- **Exercise goal**:
Copy the entries word for word, beginning with the very first line and ending after the line that contains "увеличение выделения ненасыщенных".

Entries excerpted from a collection:
......
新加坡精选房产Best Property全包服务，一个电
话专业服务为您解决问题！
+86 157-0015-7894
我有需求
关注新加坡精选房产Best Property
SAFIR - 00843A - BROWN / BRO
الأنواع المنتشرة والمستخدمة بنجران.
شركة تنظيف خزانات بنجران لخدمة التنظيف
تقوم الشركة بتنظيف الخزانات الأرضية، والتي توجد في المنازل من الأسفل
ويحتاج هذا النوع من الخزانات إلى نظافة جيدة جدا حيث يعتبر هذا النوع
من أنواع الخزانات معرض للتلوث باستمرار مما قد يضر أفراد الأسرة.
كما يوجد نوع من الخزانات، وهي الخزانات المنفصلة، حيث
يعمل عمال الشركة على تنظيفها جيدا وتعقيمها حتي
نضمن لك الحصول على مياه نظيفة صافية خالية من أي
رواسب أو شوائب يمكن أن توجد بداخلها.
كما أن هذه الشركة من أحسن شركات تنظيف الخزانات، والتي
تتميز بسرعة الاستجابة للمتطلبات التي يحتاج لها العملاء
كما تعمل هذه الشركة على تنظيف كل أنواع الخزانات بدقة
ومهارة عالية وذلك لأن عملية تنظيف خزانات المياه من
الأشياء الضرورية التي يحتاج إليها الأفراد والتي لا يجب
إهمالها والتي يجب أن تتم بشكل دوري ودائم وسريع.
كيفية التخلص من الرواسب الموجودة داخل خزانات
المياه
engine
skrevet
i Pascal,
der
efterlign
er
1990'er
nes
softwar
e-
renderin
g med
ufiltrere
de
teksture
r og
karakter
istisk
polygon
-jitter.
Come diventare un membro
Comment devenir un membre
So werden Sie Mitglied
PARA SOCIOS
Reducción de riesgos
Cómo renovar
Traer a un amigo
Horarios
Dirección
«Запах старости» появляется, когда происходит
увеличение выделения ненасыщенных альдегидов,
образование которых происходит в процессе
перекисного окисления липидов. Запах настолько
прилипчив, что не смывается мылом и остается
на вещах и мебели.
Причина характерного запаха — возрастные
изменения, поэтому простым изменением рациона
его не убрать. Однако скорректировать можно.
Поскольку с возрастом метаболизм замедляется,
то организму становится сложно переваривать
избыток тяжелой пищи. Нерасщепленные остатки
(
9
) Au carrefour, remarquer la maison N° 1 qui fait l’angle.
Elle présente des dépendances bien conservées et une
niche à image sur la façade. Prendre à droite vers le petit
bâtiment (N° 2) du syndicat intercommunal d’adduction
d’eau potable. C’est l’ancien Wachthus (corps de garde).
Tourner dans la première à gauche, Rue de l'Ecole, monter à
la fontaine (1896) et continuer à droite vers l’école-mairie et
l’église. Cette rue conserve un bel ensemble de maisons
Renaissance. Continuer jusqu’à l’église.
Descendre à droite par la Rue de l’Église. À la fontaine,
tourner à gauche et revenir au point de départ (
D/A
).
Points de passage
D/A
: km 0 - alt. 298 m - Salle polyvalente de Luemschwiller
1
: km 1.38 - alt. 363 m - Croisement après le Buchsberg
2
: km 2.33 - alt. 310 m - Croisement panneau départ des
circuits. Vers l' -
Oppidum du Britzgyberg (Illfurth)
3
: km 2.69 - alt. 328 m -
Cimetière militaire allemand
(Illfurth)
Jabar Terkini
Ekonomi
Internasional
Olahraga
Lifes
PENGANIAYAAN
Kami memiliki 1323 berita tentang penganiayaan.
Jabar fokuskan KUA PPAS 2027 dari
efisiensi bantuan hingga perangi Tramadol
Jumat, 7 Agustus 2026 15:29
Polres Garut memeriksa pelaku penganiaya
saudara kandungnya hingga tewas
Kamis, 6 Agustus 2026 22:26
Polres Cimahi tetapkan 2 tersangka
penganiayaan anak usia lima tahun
......
- **Task result**:
新加坡精选房产Best Property全包服务，一个电
话专业服务为您解决问题！
+86 157-0015-7894
我有需求
关注新加坡精选房产Best Property
SAFIR - 00843A - BROWN / BRO
الأنواع المنتشرة والمستخدمة بنجران.
شركة تنظيف خزانات بنجران لخدمة التنظيف
تقوم الشركة بتنظيف الخزانات الأرضية، والتي توجد في المنازل من الأسفل
ويحتاج هذا النوع من الخزانات إلى نظافة جيدة جدا حيث يعتبر هذا النوع
من أنواع الخزانات معرض للتلوث باستمرار مما قد يضر أفراد الأسرة.
كما يوجد نوع من الخزانات، وهي الخزانات المنفصلة، حيث
يعمل عمال الشركة على تنظيفها جيدا وتعقيمها حتي
نضمن لك الحصول على مياه نظيفة صافية خالية من أي
رواسب أو شوائب يمكن أن توجد بداخلها.
كما أن هذه الشركة من أحسن شركات تنظيف الخزانات، والتي
تتميز بسرعة الاستجابة للمتطلبات التي يحتاج لها العملاء
كما تعمل هذه الشركة على تنظيف كل أنواع الخزانات بدقة
ومهارة عالية وذلك لأن عملية تنظيف خزانات المياه من
الأشياء الضرورية التي يحتاج إليها الأفراد والتي لا يجب
إهمالها والتي يجب أن تتم بشكل دوري ودائم وسريع.
كيفية التخلص من الرواسب الموجودة داخل خزانات
المياه
engine
skrevet
i Pascal,
der
efterlign
er
1990'er
nes
softwar
e-
renderin
g med
ufiltrere
de
teksture
r og
karakter
istisk
polygon
-jitter.
Come diventare un membro
Comment devenir un membre
So werden Sie Mitglied
PARA SOCIOS
Reducción de riesgos
Cómo renovar
Traer a un amigo
Horarios
Dirección
«Запах старости» появляется, когда происходит
увеличение выделения ненасыщенных альдегидов,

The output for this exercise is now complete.